Right here’s the total code:

import json
import pprint
import requests

# Set Constants
ACCESSID = "mozscape-1234567890"  # Substitute together with your entry ID
SECRETKEY = "1234567890abcdef1234567890abcdef"  # Substitute together with your secret key
AUTH_TUPLE = (ACCESSID, SECRETKEY)

# Set Variables
endpoint = "https://lsapi.seomoz.com/v2/anchor_text"
data_dict = {"goal": "moz.com/weblog", "scope": "web page", "restrict": 1}
json_string = json.dumps(data_dict)

# Make the Request
response = requests.publish(endpoint, knowledge=json_string, auth=AUTH_TUPLE)

# Print the Response
pprint(response.json())

…which outputs:

{'next_token': 'JYkQVg4s9ak8iRBWDiz1qTyguYswnj035nqrQ1oIbW96IGJsb2dZgGzDeAM7Rw==',
 'outcomes': [{'anchor_text': 'moz',
              'external_pages': 7162,
              'external_root_domains': 2026}]}

Utilizing all higher case for the AUTH_TUPLE variable is a conference many use in Python to point that the variable is a continuing. It’s not a requirement, but it surely’s a good suggestion to comply with conventions when you may.

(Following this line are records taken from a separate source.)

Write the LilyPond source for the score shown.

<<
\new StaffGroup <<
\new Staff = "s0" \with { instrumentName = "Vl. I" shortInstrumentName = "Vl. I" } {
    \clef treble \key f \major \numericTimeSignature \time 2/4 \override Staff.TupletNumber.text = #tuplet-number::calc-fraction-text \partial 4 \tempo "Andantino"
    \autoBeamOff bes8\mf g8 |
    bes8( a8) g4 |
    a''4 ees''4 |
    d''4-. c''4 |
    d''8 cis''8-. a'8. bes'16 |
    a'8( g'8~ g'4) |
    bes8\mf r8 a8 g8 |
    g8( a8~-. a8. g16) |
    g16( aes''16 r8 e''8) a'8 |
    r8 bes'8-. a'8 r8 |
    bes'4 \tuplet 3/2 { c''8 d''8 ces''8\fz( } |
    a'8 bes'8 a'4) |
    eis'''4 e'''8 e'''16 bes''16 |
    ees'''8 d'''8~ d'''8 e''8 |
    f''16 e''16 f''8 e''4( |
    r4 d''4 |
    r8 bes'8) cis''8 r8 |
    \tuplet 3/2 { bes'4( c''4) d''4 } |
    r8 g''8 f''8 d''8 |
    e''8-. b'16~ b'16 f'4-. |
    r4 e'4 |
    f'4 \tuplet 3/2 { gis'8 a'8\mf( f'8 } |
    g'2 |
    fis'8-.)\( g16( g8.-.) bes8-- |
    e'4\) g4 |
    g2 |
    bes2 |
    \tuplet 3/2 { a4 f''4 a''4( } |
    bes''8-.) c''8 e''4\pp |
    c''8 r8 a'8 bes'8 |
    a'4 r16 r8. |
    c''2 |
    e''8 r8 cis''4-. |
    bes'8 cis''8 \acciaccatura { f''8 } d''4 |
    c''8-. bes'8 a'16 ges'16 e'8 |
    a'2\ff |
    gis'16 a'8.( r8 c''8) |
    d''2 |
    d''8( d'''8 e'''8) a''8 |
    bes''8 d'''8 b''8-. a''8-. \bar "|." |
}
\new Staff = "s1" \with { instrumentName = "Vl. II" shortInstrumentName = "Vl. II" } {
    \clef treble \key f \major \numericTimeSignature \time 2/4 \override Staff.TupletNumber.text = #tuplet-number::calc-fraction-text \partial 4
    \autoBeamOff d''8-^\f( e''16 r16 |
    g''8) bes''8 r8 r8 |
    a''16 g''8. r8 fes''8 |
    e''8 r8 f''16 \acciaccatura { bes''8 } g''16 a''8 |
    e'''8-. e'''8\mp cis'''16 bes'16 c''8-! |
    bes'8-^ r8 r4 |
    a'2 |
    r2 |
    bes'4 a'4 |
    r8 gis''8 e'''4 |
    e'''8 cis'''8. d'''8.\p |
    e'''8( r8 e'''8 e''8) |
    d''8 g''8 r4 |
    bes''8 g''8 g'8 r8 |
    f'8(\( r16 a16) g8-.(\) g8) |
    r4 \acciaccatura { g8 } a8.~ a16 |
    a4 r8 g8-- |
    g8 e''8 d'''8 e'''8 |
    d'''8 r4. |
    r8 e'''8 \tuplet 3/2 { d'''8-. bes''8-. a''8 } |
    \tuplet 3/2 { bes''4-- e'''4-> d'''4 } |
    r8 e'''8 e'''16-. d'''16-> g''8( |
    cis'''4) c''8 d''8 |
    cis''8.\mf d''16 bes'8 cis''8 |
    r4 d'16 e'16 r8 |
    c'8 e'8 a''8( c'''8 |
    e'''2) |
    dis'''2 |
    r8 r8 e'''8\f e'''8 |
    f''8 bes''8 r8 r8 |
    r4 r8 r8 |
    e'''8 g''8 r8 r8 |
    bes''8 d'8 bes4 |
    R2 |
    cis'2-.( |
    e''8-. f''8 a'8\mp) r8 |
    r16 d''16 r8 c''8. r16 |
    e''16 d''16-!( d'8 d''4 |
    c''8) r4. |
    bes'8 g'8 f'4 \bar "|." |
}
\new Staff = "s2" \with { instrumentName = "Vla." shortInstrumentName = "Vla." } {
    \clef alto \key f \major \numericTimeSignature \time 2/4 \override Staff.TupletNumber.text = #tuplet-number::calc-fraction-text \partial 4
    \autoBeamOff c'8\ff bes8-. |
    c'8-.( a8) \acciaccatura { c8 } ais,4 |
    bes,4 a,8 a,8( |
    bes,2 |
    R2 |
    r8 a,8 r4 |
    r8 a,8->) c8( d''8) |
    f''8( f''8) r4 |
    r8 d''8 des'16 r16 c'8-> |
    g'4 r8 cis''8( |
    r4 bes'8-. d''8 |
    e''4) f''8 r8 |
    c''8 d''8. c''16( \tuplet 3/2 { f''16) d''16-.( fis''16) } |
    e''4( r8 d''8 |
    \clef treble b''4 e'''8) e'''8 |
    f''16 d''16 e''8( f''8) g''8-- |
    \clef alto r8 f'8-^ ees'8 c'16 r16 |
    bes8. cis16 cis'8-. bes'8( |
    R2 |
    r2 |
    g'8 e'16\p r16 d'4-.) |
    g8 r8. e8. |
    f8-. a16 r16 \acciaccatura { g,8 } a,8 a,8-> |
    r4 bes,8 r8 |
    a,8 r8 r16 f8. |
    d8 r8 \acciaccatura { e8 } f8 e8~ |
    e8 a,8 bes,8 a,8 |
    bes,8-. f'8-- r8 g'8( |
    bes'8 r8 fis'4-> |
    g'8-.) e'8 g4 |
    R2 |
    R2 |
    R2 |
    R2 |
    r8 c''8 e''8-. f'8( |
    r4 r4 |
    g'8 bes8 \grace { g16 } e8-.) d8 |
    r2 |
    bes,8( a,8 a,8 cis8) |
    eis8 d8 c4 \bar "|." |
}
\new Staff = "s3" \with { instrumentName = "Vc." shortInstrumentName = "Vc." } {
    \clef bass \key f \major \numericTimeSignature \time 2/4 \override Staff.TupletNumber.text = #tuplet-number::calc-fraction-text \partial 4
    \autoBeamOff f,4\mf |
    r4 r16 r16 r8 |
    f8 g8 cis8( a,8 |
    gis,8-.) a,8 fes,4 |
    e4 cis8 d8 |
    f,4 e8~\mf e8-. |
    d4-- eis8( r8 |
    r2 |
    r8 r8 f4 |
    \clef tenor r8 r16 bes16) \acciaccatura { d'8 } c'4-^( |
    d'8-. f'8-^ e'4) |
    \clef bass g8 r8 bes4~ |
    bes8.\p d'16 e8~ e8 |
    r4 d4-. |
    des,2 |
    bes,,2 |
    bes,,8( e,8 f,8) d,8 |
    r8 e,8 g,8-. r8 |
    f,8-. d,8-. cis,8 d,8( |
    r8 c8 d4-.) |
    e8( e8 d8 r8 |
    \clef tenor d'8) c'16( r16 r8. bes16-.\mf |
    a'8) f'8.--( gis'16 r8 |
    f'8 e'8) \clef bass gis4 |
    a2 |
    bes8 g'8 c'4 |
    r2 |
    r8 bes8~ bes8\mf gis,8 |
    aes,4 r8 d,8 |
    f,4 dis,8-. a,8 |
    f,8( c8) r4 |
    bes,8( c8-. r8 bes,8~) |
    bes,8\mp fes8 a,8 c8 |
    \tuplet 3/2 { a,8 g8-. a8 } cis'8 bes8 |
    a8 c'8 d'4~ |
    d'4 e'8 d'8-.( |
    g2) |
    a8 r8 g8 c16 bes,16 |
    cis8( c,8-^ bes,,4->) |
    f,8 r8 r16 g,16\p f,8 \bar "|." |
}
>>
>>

You could discover that I didn’t use all uppercase for the endpoint variable. That’s as a result of the anchor_text endpoint is just not a relentless. There are a variety of various endpoints that may take its place relying on what kind of lookup we needed to do. The alternatives are:

  1. anchor_text

  2. final_redirect

  3. global_top_pages

  4. global_top_root_domains

  5. index_metadata

  6. link_intersect

  7. link_status

  8. linking_root_domains

  9. hyperlinks

  10. top_pages

  11. url_metrics

  12. usage_data

And that leads into the Jupyter Pocket book that I ready on this subject situated right here on Github. With this Pocket book you may prolong the instance I gave right here to any of the 12 out there endpoints to create a wide range of helpful deliverables, which would be the topic of articles to comply with.